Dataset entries
------------------------------------
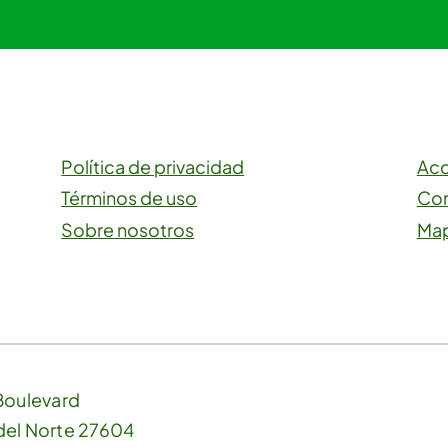
Política de privacidad
Acc
Términos de uso
Con
Sobre nosotros
Map
Boulevard
 del Norte 27604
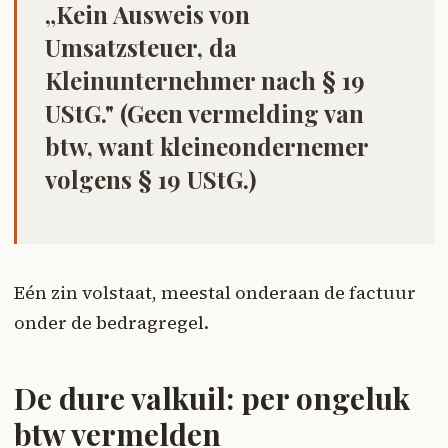
„Kein Ausweis von
Umsatzsteuer, da
Kleinunternehmer nach § 19
UStG." (Geen vermelding van
btw, want kleineondernemer
volgens § 19 UStG.)
Eén zin volstaat, meestal onderaan de factuur
onder de bedragregel.
De dure valkuil: per ongeluk
btw vermelden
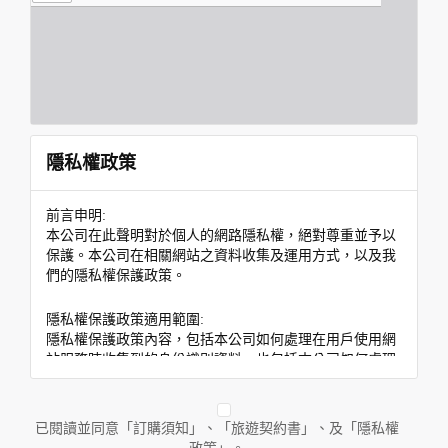
隱私權政策
前言申明:
本公司在此聲明對於個人的網路隱私權，絕對尊重並予以
保護。本公司在相關網站之資料收集及運用方式，以及我
們的隱私權保護政策。
隱私權保護政策適用範圍:
隱私權保護政策內容，包括本公司如何處理在用戶使用網
站服務時收集到的身份識別資料，也包括本公司如何處理
在商業合作與本公司合作時分享的任何身份識別資料。隱
私權保護政策不適用於本公司以外的公司或網站群，與非
本站所僱用或管理人員。例如您透過本公司旗下網站上的
已閱讀並同意「訂購須知」、「旅遊契約書」、及「隱私權
廣告廠商連結，這些置放連結的廠商也可能蒐集您個人的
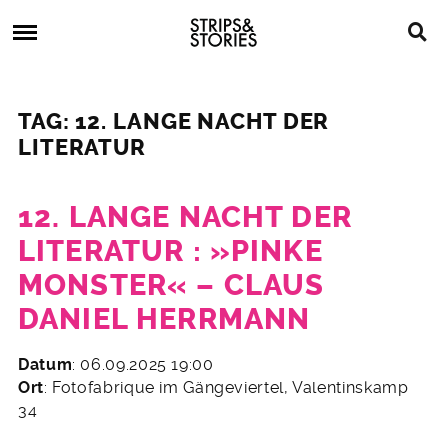
Skip
Strips
to
&
content
Stories
Strips
Graphic
&
Novels,
TAG: 12. LANGE NACHT DER
Stories
Comics,
LITERATUR
Bücher
12. LANGE NACHT DER
LITERATUR : »PINKE
MONSTER« – CLAUS
DANIEL HERRMANN
29.
Datum
: 06.09.2025 19:00
Juli
Ort
: Fotofabrique im Gängeviertel, Valentinskamp
2025
34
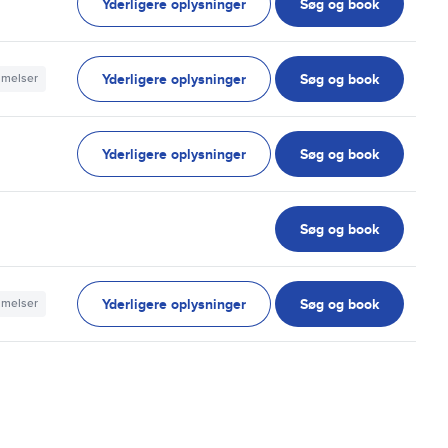
Yderligere oplysninger
Søg og book
Yderligere oplysninger
Søg og book
mmelser
Yderligere oplysninger
Søg og book
Søg og book
Yderligere oplysninger
Søg og book
mmelser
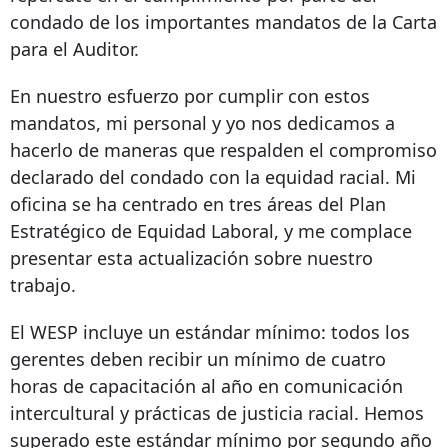
condado de los importantes mandatos de la Carta
para el Auditor.
En nuestro esfuerzo por cumplir con estos
mandatos, mi personal y yo nos dedicamos a
hacerlo de maneras que respalden el compromiso
declarado del condado con la equidad racial. Mi
oficina se ha centrado en tres áreas del Plan
Estratégico de Equidad Laboral, y me complace
presentar esta actualización sobre nuestro
trabajo.
El WESP incluye un estándar mínimo: todos los
gerentes deben recibir un mínimo de cuatro
horas de capacitación al año en comunicación
intercultural y prácticas de justicia racial. Hemos
superado este estándar mínimo por segundo año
------------------------------------
* **Required action**
Reproduce, without alteration and without pictures, only those lines that lie between the first line of the entries above and the line containing "隱私權保護政策內容，包括本公司如何處理在用戶使用網", both of them included.

* **Written answer**
Política de privacidad
Acc
Términos de uso
Con
Sobre nosotros
Map
Boulevard
 del Norte 27604
„Kein Ausweis von
Umsatzsteuer, da
Kleinunternehmer nach § 19
UStG." (Geen vermelding van
btw, want kleineondernemer
volgens § 19 UStG.)
Eén zin volstaat, meestal onderaan de factuur
onder de bedragregel.
De dure valkuil: per ongeluk
btw vermelden
隱私權政策
前言申明:
本公司在此聲明對於個人的網路隱私權，絕對尊重並予以
保護。本公司在相關網站之資料收集及運用方式，以及我
們的隱私權保護政策。
隱私權保護政策適用範圍:
隱私權保護政策內容，包括本公司如何處理在用戶使用網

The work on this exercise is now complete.